FRELIMO ainda não consegue
confirmar algo simples: se o valor entrou, ou não, na sua conta. Mas o
comprovativo apresentado no julgamento nos EUA já é suficiente para que a PGR abra
uma investigação, entende jurista.
Há cerca de duas semanas, no
contexto do julgamento do caso de crimes financeiros ligado às dívidas ocultas
moçambicanas que decorre nos EUA, procuradores apresentaram
comprovativos de transferências bancárias de 10 milhões de dólares, em
2014, por uma subsidiária da empresa Privinvest para o comité central da Frente
de Libertação de Moçambique (FRELIMO, no poder).
Desde a divulgação, o partido
manteve-se num silêncio sepulcral até esta semana. Depois de várias tentativas
da DW, o porta-voz da FRELIMO, Caifadine Manasse, disse apenas: "Nós,
como partido, estamos a acompanhar, como também a rádio está a acompanhar, sobre
documentos que estão a ser apresentados no tribunal. São partes no tribunal e
cada um está a apresentar aquilo que é a sua defesa."
Desculpando-se, o porta-voz
acrescenta ainda: "Estamos a sair de um processo eleitoral, de uma
campanha eleitoral, e sobre esse assunto estamos a acompanhar através da
imprensa."
O partido FRELIMO tem uma conta
ou provavelmente várias: o partido recebeu, ou não, o valor em causa?
O porta-voz não responde
diretamente à pergunta: "Acompanhamos na comunicação social que
alguns estão a apresentar provas e não sabemos se é uma prova [...] O que
estamos a fazer é a acompanhar e, havendo qualquer posicionamento,
oportunamente, como temos falado, iremos dizer alguma coisa", respondeu
Caifadine Manasse.
Atualmente, saldos e
movimentações bancárias podem ser consultados muito facilmente e
rapidamente através de aplicativos nos telemóveis ou serviços online.
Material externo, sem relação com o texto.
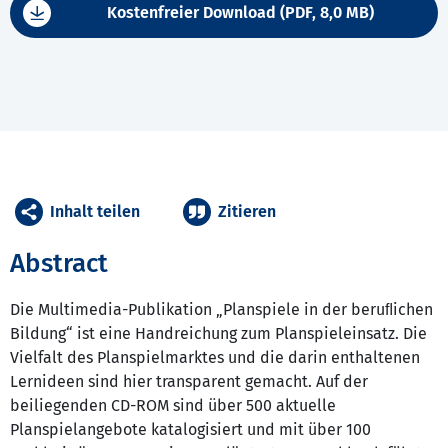
Kostenfreier Download (PDF, 8,0 MB)
Inhalt teilen
Zitieren
Abstract
Die Multimedia-Publikation „Planspiele in der beruﬂichen
Bildung“ ist eine Handreichung zum Planspieleinsatz. Die
Vielfalt des Planspielmarktes und die darin enthaltenen
Lernideen sind hier transparent gemacht. Auf der
beiliegenden CD-ROM sind über 500 aktuelle
Planspielangebote katalogisiert und mit über 100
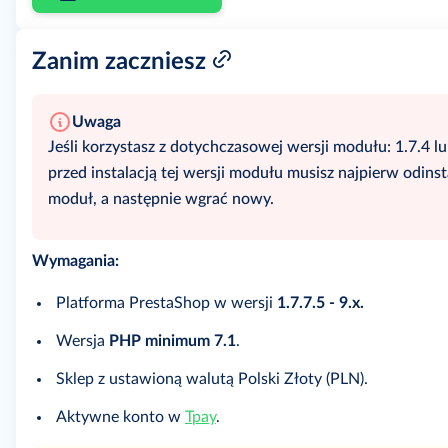
Zanim zaczniesz
Uwaga
Jeśli korzystasz z dotychczasowej wersji modułu: 1.7.4 lub
przed instalacją tej wersji modułu musisz najpierw odins
moduł, a następnie wgrać nowy.
Wymagania:
Platforma PrestaShop w wersji
1.7.7.5 - 9.x.
Wersja
PHP minimum 7.1
.
Sklep z ustawioną walutą Polski Złoty (PLN).
Aktywne konto w
Tpay
.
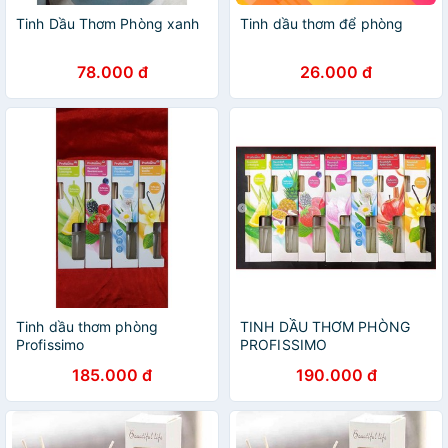
Tinh Dầu Thơm Phòng xanh
Tinh dầu thơm để phòng
78.000 đ
26.000 đ
Tinh dầu thơm phòng
TINH DẦU THƠM PHÒNG
Profissimo
PROFISSIMO
185.000 đ
190.000 đ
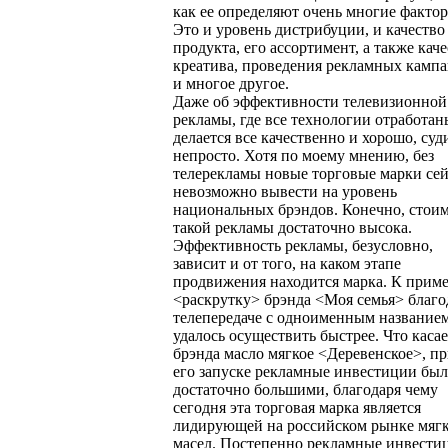
как ее определяют очень многие факто
Это и уровень дистрибуции, и качество
продукта, его ассортимент, а также кач
креатива, проведения рекламных камп
и многое другое.
Даже об эффективности телевизионной
рекламы, где все технологии отработан
делается все качественно и хорошо, суд
непросто. Хотя по моему мнению, без
телерекламы новые торговые марки се
невозможно вывести на уровень
национальных брэндов. Конечно, стои
такой рекламы достаточно высока.
Эффективность рекламы, безусловно,
зависит и от того, на каком этапе
продвижения находится марка. К приме
<раскрутку> брэнда <Моя семья> благо
телепередаче с одноименным название
удалось осуществить быстрее. Что касае
брэнда масло мягкое <Деревенское>, п
его запуске рекламные инвестиции бы
достаточно большими, благодаря чему
сегодня эта торговая марка является
лидирующей на российском рынке мяг
масел. Постепенно рекламные инвести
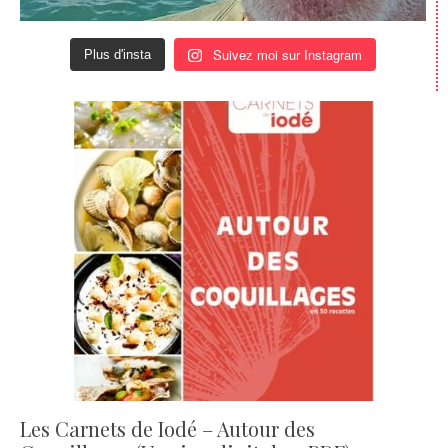
Suivez moi sur Instagram
Plus d'insta
Les Carnets de Iodé – Autour des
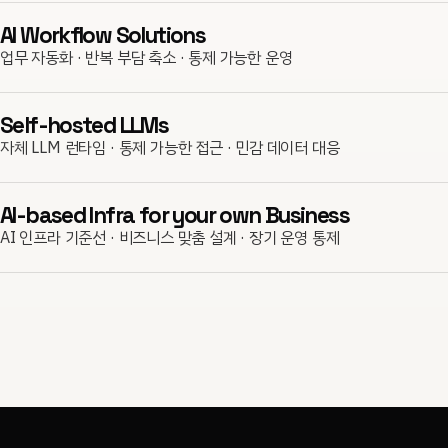
AI Workflow Solutions
업무 자동화 · 반복 부담 축소 · 통제 가능한 운영
Self-hosted LLMs
자체 LLM 런타임 · 통제 가능한 접근 · 민감 데이터 대응
AI-based Infra for your own Business
AI 인프라 기준선 · 비즈니스 맞춤 설계 · 장기 운영 통제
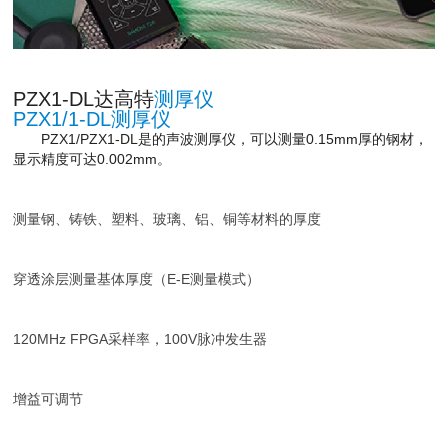
PZX1-DL达高特
测厚仪
PZX1/1-DL测厚仪
PZX1/PZX1-DL是的声波测厚仪，可以测量0.15mm厚的钢材，
显示精度可达0.002mm。
测量钢、铸铁、塑料、玻璃、铝、铜等材料的厚度
穿透涂层测量基体厚度（E-E测量模式）
120MHz FPGA采样率，100V脉冲发生器
增益可调节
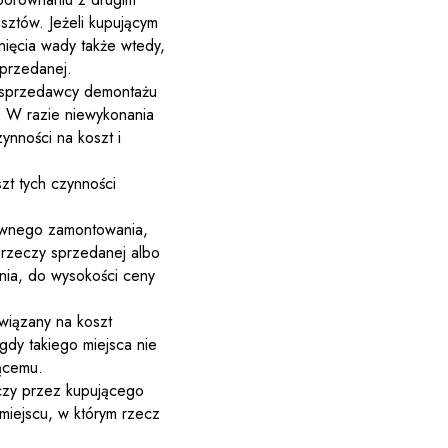
tów. Jeżeli kupującym
ięcia wady także wtedy,
przedanej.
d sprzedawcy demontażu
 W razie niewykonania
nności na koszt i
t tych czynności
nownego zamontowania,
 rzeczy sprzedanej albo
ia, do wysokości ceny
owiązany na koszt
dy takiego miejsca nie
ącemu.
eczy przez kupującego
miejscu, w którym rzecz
Em
menos de 5 minutos é possível confirmar se houve ou não transação. Apesar
disso, a FRELIMO ainda não confirmou.
Justiça será feita?
A divulgação do suposto
envolvimento do partido deixou muitos moçambicanos estupefactos. A sociedade
civil, que mostra preocupação com o crescente número de envolvidos no caso,
está particularmente atenta à suposta ligação do partido no poder.
Para Paula Monjane, diretora
executiva do Centro de Aprendizagem e Capacitação da Sociedade Civil (CESC), o
"mais preocupante é o envolvimento do partido no poder em Moçambique nas
dívidas ocultas". Por isso, a responsável tem um receio: "no contexto
de Moçambique, onde o partido no poder e o Estado confundem-se, ficamos, como
moçambicanos, preocupados com a possibilidade de que a justiça possa [não] ser
feita."
Caso visto à luz da lei dos
partidos
Entretanto, convidado pela
agência de notícias Lusa a reagir, a FRELIMO manifestou disponibilidade para se
pronunciar em tribunal sobre a alegada transferência. A confirmar-se a
transação, o jurista Rodrigo Rocha lembra que este caso teria de ser visto
também à luz da lei dos partidos.
"O partido tem de justificar
porque está a receber fundos de privados", afirma. "Existe uma lei
dos partidos políticos, que de alguma forma regula o financiamento dos partidos
políticos, que diz que os partidos políticos são financiados pelas cotizações
dos seus membros e também são financiados por donativos de privados e há uma
parte pequenina do Orçamento de Estado. Agora, tem de se provar que a
remessa desses fundos, os 10 milhões, ocorreu de uma forma lícita e com uma
transferência lícita. Se não o fez, então esse partido faz parte do rol de
entidades que recebeu de forma ilícita fundos de uma atividade criminosa."
Caso pede investigação da PGR
Apesar da FRELIMO ainda não ter
confirmado se recebeu, ou não, os dez milhões de dólares, o documento
apresentado no Tribunal de Brooklyn será suficiente para a Procuradoria-Geral
da República abrir uma investigação ao caso?
"Poder abrir não, tem de
abrir [uma investigação]", responde Rodrigo Rocha. "
"A partir do momento em que
há indício de uma atividade criminosa e esta, no meu entender, é bastante
grave, porque mostra que houve afetação de fundos num valor considerável por parte
de um partido, a PGR é obrigada a fazer uma investigação", esclarece.